Dillon Savich came around his desk and shook her hand. “Sit down and we can discuss it.”
There were two chairs facing his desk, clearly FBI issue. On top of the desk was an FBI-issue computer. Beside it was a laptop that was open and humming, definitely not FBI issue. It was slightly slanted toward her, and she could see the green print on the black background, a graph of some kind. Was this little computer the one she’d heard everyone say that Savich made dance?
“Coffee?”
She shook her head.
“Do you know much about computers, Sherlock?” Just Sherlock, no agent in front of it. It sounded fine to her. He was looking at her expectantly. She hated to disappoint him, but there was no choice.
“Not all that much, sir, just enough so I can write reports and hook into the databases I will need to do my job.”
To her unspeakable relief, he smiled. “Good, I wouldn’t want any real competition in my own unit. I hear you had wanted to be a Profiler, but ultimately felt you couldn’t deal with the atrocities that flood the unit every moment of every day and well into the night.”
“That’s right. How did you know that? I just left Mr. Petty less than fifteen minutes ago.”
“No telepathy.” He pointed to the phone. “It comes in handy, though I much prefer e-mail. I agree with you, actually. I couldn’t do it either. The burnout rate for Profilers is pretty high, as I’m sure you’ve heard. Since they spend so much time focusing on the worst in humanity, they wind up having a difficult time relating to regular folks. They lose perspective on normal life. They don’t know their kids. Their marriages go under.”

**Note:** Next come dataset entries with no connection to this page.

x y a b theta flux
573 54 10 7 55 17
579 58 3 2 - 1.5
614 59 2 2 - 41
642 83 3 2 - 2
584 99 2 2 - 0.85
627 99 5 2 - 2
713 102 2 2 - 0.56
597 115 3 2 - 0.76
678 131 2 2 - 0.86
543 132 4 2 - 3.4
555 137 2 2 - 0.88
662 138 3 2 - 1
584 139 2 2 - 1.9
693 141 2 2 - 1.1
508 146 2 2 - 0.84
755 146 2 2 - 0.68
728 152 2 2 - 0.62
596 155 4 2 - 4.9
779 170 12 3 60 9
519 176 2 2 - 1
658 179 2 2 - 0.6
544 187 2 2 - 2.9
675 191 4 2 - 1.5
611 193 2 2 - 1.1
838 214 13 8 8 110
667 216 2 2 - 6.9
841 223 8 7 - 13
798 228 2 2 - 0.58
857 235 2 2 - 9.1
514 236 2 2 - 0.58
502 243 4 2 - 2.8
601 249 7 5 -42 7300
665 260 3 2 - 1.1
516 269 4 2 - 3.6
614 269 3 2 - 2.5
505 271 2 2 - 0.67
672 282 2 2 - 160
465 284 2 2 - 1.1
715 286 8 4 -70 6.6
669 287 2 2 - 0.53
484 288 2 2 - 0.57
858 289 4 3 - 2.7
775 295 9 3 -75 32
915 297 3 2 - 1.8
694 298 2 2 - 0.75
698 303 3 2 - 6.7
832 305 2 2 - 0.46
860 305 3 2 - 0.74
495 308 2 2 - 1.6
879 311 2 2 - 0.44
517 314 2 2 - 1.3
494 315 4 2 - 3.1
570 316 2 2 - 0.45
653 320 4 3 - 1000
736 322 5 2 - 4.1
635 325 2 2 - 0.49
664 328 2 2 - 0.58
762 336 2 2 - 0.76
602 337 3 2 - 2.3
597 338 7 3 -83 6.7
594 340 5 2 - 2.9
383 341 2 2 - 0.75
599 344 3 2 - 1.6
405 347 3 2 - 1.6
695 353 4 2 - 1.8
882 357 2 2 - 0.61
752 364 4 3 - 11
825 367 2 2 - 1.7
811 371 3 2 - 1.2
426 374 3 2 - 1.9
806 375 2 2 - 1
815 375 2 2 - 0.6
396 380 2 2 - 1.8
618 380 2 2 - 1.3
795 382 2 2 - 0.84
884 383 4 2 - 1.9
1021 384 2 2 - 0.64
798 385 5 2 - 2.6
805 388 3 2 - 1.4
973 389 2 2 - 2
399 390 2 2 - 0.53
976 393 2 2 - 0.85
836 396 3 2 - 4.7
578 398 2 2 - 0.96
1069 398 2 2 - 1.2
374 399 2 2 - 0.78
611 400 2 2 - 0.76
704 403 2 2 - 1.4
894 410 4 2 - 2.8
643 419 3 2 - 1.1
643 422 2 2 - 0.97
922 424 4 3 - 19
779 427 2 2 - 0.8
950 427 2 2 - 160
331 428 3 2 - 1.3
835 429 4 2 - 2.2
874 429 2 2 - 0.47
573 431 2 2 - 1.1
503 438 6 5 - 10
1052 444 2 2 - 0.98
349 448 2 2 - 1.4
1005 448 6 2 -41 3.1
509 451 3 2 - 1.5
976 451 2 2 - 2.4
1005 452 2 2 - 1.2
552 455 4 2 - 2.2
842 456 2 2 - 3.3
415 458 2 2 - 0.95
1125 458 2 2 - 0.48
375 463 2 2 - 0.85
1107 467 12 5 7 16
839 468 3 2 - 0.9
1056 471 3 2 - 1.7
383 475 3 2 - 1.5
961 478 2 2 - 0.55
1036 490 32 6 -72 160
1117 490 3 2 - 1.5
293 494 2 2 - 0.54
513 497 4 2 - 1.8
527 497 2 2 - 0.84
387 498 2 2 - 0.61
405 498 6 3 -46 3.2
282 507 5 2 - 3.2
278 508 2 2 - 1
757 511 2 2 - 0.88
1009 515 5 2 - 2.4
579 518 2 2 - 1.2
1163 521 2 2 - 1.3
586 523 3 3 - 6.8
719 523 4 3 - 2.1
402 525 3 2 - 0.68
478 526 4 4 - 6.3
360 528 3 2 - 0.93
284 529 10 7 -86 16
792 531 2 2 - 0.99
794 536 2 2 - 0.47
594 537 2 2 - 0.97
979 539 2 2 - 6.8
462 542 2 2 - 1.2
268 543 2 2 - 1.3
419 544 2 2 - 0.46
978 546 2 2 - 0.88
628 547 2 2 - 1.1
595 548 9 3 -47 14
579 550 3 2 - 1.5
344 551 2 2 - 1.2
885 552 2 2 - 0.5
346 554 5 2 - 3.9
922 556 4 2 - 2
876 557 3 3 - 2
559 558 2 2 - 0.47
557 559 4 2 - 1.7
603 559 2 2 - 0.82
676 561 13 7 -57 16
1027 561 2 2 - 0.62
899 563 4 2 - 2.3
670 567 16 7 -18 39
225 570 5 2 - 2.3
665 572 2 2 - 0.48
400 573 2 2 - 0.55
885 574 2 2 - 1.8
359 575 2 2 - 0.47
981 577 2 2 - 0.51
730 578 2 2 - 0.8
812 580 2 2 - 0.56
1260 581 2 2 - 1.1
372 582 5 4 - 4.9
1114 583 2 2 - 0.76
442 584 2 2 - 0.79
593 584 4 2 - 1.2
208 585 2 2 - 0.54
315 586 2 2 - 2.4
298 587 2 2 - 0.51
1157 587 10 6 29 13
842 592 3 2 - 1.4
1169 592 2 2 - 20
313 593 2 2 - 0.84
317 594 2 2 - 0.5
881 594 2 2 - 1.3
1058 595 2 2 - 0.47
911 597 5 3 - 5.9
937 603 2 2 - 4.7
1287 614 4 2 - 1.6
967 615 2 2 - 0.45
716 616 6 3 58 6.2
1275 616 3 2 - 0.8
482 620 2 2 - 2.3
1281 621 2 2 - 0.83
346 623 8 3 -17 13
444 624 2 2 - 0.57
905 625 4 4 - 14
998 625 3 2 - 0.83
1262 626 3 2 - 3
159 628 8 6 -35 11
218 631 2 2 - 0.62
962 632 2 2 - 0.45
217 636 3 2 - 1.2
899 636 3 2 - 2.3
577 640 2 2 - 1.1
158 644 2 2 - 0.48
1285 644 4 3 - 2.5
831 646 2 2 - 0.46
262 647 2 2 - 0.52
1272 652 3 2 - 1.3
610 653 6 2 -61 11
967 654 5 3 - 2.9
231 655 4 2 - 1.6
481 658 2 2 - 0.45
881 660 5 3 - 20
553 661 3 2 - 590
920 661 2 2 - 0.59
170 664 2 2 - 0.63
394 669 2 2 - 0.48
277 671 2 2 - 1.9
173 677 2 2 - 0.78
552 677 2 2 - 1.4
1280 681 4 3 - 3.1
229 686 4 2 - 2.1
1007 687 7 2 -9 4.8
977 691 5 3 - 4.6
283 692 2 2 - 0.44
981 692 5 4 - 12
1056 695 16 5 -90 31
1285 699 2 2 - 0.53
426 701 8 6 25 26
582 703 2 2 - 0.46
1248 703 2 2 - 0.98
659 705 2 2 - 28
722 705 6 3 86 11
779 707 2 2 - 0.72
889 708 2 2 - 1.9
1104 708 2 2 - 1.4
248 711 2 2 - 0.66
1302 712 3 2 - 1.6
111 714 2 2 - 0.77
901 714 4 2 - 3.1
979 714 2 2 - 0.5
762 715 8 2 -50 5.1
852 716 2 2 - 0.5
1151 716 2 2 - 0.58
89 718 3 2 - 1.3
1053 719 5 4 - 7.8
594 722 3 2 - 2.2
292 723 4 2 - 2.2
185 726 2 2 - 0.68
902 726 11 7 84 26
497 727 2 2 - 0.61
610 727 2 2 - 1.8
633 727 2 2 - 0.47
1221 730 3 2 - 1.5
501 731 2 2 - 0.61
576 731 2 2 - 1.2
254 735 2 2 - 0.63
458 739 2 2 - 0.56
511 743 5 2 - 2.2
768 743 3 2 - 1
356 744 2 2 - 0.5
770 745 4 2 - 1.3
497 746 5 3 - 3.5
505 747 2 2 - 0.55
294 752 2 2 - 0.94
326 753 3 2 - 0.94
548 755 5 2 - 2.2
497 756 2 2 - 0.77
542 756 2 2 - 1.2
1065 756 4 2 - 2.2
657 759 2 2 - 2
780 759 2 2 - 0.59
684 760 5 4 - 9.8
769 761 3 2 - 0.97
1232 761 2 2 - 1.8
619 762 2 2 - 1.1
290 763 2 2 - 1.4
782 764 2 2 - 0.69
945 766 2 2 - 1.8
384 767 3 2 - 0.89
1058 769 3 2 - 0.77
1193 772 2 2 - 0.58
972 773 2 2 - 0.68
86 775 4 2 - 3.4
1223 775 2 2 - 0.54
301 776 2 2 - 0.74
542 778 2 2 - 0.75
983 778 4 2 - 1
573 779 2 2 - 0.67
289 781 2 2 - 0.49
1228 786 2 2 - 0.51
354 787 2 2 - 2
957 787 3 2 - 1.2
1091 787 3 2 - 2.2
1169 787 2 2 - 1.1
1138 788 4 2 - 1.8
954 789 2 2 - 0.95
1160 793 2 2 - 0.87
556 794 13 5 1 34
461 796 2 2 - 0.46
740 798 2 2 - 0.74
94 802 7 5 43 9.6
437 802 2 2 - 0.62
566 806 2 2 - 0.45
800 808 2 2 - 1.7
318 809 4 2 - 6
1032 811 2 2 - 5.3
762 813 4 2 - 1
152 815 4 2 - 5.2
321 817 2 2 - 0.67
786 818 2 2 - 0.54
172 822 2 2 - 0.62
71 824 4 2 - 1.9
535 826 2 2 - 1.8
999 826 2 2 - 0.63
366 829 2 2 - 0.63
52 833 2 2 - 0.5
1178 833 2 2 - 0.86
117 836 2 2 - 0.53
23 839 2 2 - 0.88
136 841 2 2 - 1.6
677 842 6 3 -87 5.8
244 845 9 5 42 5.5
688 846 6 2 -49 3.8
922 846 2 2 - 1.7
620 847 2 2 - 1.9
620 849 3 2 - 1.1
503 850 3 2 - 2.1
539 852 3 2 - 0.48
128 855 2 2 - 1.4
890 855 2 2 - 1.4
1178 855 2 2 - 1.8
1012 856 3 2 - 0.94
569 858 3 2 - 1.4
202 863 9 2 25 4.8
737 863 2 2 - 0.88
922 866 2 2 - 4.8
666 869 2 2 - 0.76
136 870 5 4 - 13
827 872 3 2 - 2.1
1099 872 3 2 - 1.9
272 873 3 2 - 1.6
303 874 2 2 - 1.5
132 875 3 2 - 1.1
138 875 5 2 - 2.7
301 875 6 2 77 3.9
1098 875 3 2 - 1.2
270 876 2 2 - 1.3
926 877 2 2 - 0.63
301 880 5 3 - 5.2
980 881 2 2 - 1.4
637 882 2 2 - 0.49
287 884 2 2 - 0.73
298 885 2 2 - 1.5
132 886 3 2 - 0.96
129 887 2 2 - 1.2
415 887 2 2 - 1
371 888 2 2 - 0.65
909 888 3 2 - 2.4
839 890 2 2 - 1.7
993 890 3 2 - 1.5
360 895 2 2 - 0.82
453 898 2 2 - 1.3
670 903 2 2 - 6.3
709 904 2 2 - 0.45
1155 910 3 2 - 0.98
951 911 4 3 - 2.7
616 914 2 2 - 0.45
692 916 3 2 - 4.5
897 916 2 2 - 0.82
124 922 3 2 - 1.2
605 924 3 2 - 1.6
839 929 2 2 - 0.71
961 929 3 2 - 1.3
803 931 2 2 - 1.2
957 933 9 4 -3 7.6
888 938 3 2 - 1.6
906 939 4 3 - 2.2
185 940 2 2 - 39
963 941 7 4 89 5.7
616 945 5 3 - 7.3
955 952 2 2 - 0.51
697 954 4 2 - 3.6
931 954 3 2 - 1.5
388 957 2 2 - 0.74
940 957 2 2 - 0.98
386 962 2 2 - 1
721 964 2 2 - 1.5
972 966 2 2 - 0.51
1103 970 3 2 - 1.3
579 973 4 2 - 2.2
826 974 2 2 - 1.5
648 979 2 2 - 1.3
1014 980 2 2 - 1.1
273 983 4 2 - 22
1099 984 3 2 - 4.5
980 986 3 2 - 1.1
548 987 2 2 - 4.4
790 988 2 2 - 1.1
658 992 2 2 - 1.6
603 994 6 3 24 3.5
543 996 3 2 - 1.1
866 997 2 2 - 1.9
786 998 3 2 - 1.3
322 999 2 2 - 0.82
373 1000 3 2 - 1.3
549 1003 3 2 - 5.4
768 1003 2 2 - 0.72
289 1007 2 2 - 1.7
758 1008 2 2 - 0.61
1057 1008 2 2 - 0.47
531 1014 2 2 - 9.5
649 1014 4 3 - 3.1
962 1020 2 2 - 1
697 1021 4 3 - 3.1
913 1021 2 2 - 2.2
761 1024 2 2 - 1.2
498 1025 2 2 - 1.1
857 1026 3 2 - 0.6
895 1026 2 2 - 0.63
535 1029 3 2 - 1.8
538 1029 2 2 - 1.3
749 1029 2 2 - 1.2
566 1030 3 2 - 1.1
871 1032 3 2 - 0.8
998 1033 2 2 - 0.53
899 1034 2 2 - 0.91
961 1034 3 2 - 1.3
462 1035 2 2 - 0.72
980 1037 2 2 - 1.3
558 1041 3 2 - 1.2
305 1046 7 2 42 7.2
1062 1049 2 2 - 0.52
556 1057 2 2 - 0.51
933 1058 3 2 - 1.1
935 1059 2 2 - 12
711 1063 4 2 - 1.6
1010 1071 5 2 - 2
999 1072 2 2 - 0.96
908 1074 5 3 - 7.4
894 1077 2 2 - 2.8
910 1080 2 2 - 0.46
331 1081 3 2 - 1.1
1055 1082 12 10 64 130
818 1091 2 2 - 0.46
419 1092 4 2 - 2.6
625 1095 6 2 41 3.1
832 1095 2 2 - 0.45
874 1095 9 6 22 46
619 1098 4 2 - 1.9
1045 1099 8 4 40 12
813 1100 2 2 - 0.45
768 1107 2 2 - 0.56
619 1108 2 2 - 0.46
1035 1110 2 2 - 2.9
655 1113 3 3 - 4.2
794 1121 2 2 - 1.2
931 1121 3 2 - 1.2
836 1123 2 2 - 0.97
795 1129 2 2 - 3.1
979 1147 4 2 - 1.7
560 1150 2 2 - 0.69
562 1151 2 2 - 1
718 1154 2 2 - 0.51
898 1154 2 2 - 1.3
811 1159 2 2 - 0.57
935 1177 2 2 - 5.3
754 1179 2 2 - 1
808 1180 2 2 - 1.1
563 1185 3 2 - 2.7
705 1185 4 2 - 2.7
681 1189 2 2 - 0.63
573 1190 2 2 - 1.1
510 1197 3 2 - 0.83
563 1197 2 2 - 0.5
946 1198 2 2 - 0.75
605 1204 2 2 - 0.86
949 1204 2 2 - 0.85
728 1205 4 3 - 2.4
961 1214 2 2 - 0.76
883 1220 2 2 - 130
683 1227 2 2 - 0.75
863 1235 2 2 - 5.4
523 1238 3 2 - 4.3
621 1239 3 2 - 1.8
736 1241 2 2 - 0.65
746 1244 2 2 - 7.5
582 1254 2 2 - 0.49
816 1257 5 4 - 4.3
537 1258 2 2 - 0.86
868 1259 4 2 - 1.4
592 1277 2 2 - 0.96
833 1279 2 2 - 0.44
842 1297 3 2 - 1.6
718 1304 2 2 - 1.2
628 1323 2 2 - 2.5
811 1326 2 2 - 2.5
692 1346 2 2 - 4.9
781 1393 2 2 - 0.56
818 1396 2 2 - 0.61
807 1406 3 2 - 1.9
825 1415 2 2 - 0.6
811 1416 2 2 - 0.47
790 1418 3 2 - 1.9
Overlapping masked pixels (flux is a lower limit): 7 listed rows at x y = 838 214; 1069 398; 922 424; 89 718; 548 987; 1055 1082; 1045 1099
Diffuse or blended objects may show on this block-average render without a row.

She sat forward a bit in her seat, smoothing her navy blue skirt as she said, “I spent a week with them. I know I saw only a small part of what they do. That’s when I knew I didn’t have what it took. I felt as if I’d failed.”
“What any endeavor takes, Sherlock, is a whole lot of different talents. Just because you don’t end up profiling doesn’t mean you’ve failed. Actually, I think what we do leaves us more on the normal side of things than not.
“Now, I asked to have you assigned to me because academically you appear to have what I need. Your academic credentials are impressive. I did wonder, though. Why did you take off a year between your sophomore and junior years of college?”
“I was sick. Mononucleosis.”
“Okay, yes, here’s an entry about that. I don’t know why I missed it.” She watched him flip through more pages. He hadn’t missed it. She couldn’t imagine that he’d ever miss a thing. She would have to be careful around him. He read quickly. He frowned once. He looked up at her. “I didn’t think mono took a person out for a whole year.”